▼
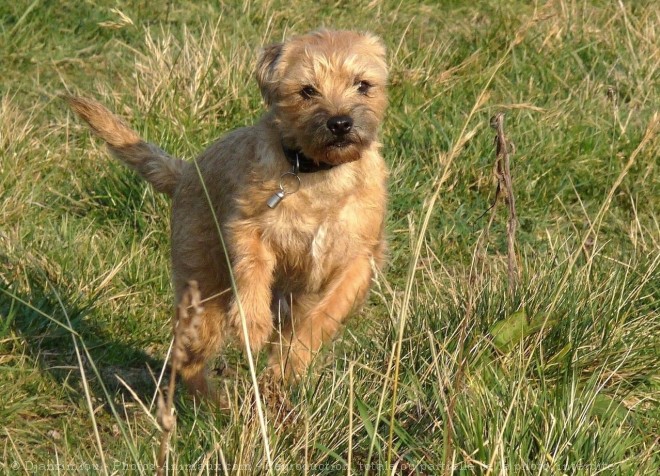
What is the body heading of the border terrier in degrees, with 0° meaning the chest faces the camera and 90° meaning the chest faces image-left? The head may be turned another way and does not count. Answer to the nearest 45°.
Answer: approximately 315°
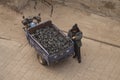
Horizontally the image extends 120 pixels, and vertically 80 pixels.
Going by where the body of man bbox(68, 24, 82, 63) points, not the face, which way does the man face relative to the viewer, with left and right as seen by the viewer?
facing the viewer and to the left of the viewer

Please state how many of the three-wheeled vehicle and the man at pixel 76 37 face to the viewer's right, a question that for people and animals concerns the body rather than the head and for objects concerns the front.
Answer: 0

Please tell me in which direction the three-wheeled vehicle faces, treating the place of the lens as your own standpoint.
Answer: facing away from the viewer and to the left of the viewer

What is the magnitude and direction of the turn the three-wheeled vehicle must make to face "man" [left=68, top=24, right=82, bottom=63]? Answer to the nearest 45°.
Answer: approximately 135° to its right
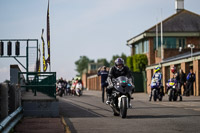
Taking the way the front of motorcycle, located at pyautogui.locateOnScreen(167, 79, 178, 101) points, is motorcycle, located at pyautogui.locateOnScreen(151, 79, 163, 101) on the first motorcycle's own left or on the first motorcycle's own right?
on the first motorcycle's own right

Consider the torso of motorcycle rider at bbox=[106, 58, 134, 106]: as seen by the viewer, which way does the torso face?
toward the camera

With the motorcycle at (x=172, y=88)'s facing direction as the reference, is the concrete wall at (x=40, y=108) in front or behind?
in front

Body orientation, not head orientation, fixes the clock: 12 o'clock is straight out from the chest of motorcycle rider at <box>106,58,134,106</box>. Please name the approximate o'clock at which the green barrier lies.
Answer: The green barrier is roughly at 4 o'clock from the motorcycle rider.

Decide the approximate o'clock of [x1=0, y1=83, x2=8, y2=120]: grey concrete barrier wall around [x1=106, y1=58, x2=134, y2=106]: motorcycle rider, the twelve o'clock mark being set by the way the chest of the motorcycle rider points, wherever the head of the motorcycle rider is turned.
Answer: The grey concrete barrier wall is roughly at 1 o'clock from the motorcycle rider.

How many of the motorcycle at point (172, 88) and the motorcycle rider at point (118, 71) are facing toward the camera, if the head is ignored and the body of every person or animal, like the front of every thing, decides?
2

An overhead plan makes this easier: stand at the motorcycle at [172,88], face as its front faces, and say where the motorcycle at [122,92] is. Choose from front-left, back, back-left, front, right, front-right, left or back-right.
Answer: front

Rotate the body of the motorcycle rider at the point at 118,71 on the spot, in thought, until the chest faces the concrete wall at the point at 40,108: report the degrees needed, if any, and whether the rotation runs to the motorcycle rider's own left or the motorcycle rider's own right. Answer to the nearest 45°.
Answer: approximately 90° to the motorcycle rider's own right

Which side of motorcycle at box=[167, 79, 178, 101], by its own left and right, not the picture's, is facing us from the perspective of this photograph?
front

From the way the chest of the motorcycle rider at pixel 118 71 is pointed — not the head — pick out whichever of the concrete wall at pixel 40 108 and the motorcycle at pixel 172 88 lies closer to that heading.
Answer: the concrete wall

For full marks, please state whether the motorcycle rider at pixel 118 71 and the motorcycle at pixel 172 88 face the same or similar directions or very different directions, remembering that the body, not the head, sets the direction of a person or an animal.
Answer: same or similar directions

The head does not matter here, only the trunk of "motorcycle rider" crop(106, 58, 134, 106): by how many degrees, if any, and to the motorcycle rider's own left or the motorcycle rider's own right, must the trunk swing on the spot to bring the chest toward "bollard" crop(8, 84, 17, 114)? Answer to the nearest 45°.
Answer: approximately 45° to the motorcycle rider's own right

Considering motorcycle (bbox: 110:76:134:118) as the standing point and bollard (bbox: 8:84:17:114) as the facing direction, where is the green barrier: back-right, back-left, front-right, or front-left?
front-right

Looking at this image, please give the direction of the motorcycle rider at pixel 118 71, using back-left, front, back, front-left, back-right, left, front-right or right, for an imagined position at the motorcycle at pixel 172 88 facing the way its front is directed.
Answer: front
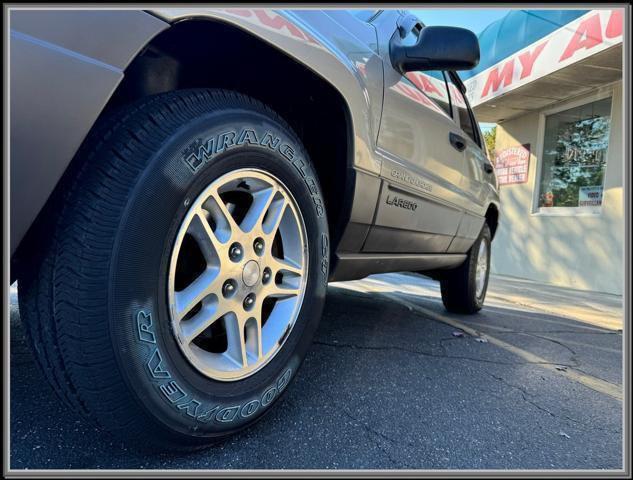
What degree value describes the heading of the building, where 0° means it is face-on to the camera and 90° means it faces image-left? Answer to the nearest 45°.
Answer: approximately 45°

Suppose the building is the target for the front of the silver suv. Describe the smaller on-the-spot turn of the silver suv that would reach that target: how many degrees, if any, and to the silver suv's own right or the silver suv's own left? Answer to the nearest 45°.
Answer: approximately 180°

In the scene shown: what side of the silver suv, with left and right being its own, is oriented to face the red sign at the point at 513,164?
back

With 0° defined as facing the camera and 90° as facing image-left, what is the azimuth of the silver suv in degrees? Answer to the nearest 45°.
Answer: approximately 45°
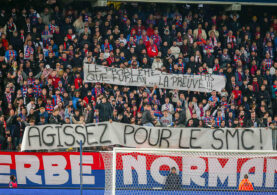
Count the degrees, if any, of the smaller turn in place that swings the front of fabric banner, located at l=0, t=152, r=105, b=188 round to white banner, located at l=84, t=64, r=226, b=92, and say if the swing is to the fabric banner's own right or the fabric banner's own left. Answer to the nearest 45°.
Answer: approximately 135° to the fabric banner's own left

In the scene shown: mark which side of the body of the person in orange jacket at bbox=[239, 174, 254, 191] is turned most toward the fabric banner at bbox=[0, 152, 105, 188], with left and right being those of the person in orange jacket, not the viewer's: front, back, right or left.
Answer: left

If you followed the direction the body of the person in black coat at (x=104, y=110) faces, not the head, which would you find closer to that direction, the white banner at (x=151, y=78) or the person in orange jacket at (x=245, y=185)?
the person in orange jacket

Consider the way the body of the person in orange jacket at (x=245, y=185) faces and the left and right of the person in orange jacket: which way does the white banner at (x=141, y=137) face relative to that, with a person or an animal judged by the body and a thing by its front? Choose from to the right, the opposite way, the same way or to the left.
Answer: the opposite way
▲
Istruzioni del compito: Riporti di nuovo il testo partendo dalla riga che contiene "Count the degrees, if" e fermandosi dopo quella che contiene "Answer: left", sostituendo "orange jacket" con "red jacket" e lasciando invariato tutto il resto.

Risultato del compito:
Count the degrees, if any, of the smaller turn in place that swings the front of fabric banner, located at l=0, t=152, r=105, b=188 round to white banner, located at l=84, t=64, r=226, b=92, and say if the swing is to the fabric banner's own right or the fabric banner's own left. Answer to the nearest 45°.
Answer: approximately 135° to the fabric banner's own left

In the scene shown: mark which side of the body of the person in red jacket at bbox=[239, 174, 254, 191] is turned most toward the fabric banner at bbox=[0, 152, 105, 188], with left and right being those of the person in red jacket, not the viewer's: front, back, right or left.
Answer: left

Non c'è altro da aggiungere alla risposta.